(Data extracts begins)

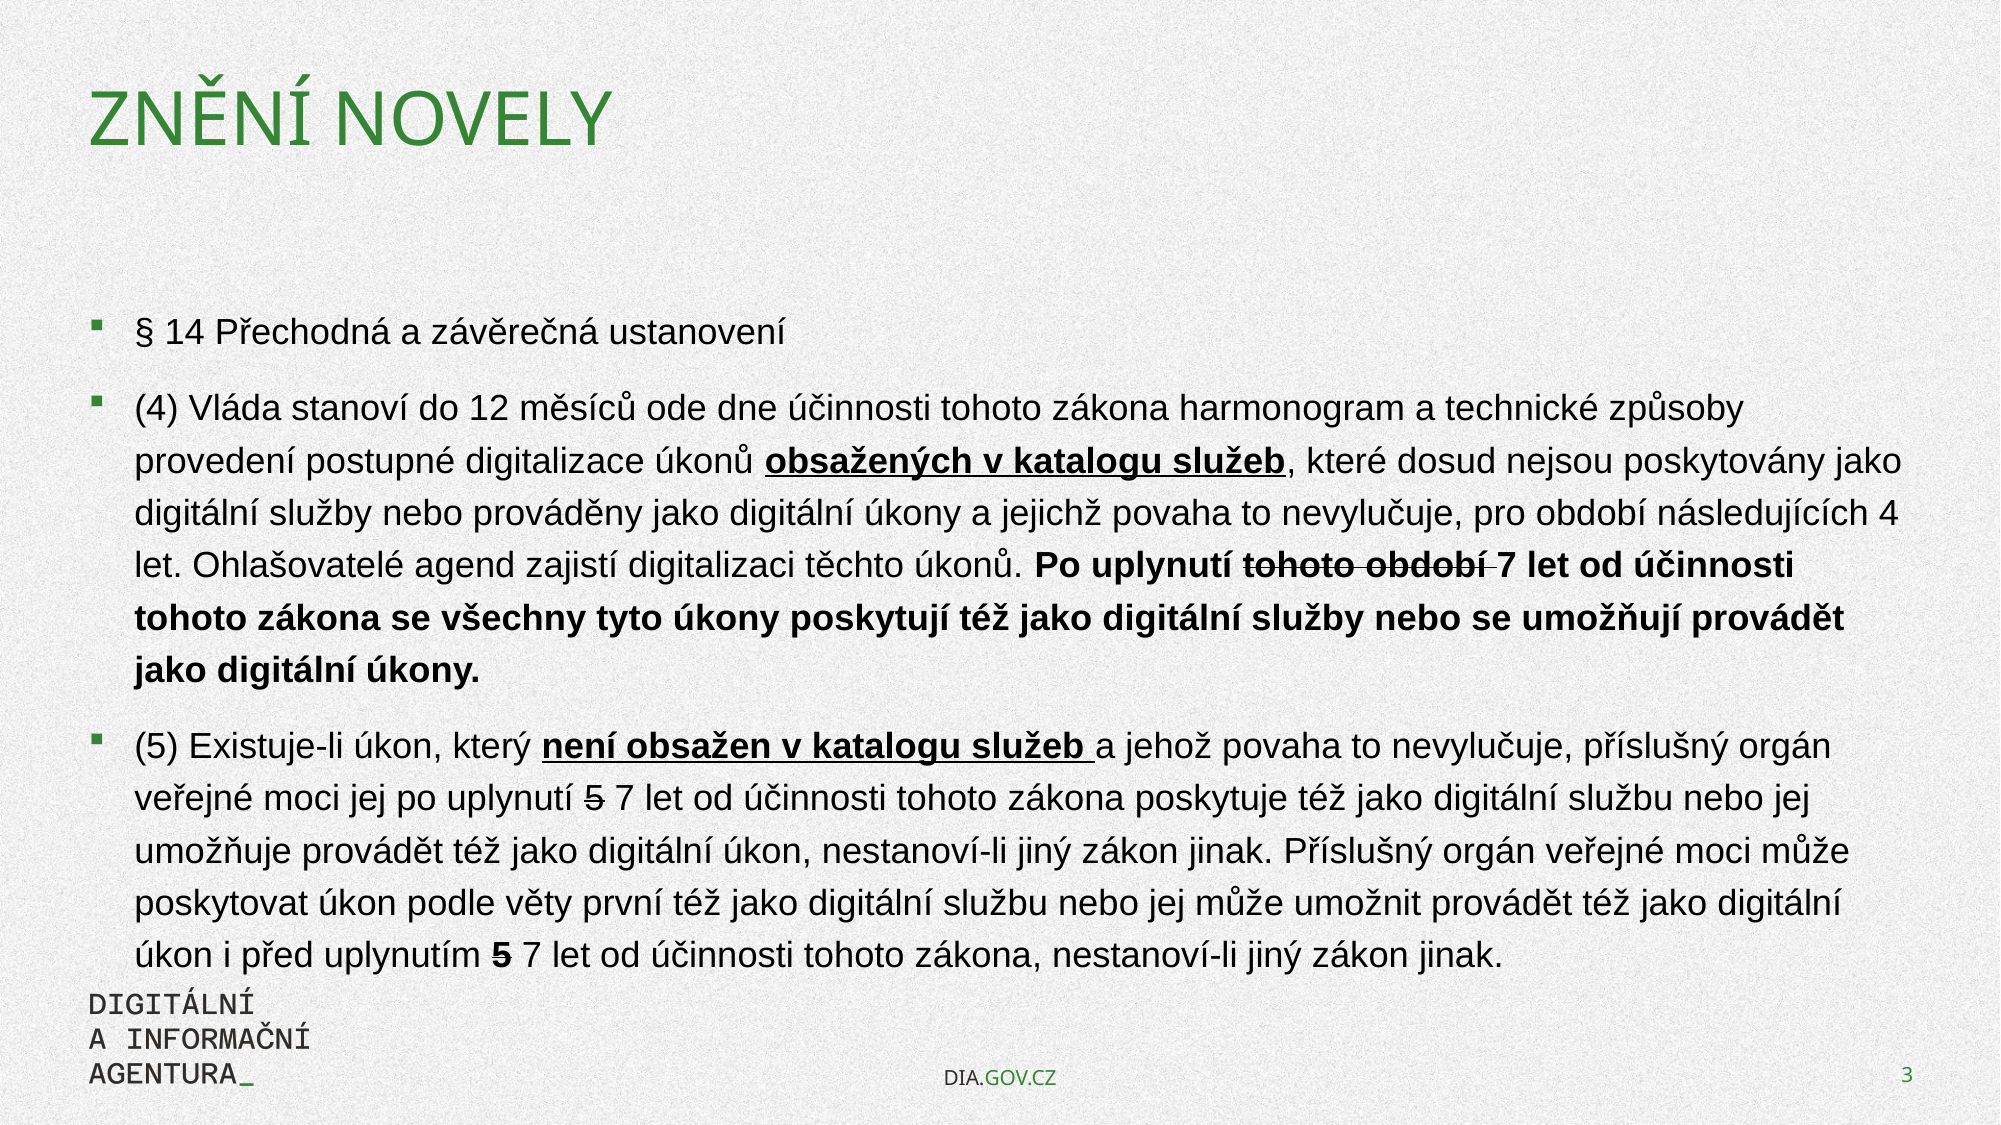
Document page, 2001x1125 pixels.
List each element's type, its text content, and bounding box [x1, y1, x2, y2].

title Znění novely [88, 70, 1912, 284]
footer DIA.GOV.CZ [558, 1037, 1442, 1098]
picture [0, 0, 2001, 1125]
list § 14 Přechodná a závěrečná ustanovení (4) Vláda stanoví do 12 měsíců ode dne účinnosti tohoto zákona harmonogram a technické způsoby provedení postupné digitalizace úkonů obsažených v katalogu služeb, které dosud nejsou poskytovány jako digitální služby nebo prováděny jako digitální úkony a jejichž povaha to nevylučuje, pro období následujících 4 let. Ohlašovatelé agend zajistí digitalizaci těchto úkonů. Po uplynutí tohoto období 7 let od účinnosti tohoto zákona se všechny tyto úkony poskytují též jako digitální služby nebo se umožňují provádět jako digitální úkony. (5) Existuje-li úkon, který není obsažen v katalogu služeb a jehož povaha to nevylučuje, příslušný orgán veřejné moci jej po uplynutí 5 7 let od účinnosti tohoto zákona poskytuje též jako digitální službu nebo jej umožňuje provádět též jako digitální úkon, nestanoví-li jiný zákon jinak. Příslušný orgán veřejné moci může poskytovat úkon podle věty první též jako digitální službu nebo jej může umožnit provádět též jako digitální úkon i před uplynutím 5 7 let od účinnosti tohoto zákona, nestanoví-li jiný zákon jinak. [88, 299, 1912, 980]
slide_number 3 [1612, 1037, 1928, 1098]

(Data extracts ends)

_Exercise description_
What is needed is an exact printout of all the entries, without the pictures.

_Output of the exercise_
Document page, 2001x1125 pixels.
List each element's type, its text content, and bounding box [x1, y1, x2, y2].

title Znění novely [88, 70, 1912, 284]
footer DIA.GOV.CZ [558, 1037, 1442, 1098]
picture [0, 0, 2001, 1125]
list § 14 Přechodná a závěrečná ustanovení (4) Vláda stanoví do 12 měsíců ode dne účinnosti tohoto zákona harmonogram a technické způsoby provedení postupné digitalizace úkonů obsažených v katalogu služeb, které dosud nejsou poskytovány jako digitální služby nebo prováděny jako digitální úkony a jejichž povaha to nevylučuje, pro období následujících 4 let. Ohlašovatelé agend zajistí digitalizaci těchto úkonů. Po uplynutí tohoto období 7 let od účinnosti tohoto zákona se všechny tyto úkony poskytují též jako digitální služby nebo se umožňují provádět jako digitální úkony. (5) Existuje-li úkon, který není obsažen v katalogu služeb a jehož povaha to nevylučuje, příslušný orgán veřejné moci jej po uplynutí 5 7 let od účinnosti tohoto zákona poskytuje též jako digitální službu nebo jej umožňuje provádět též jako digitální úkon, nestanoví-li jiný zákon jinak. Příslušný orgán veřejné moci může poskytovat úkon podle věty první též jako digitální službu nebo jej může umožnit provádět též jako digitální úkon i před uplynutím 5 7 let od účinnosti tohoto zákona, nestanoví-li jiný zákon jinak. [88, 299, 1912, 980]
slide_number 3 [1612, 1037, 1928, 1098]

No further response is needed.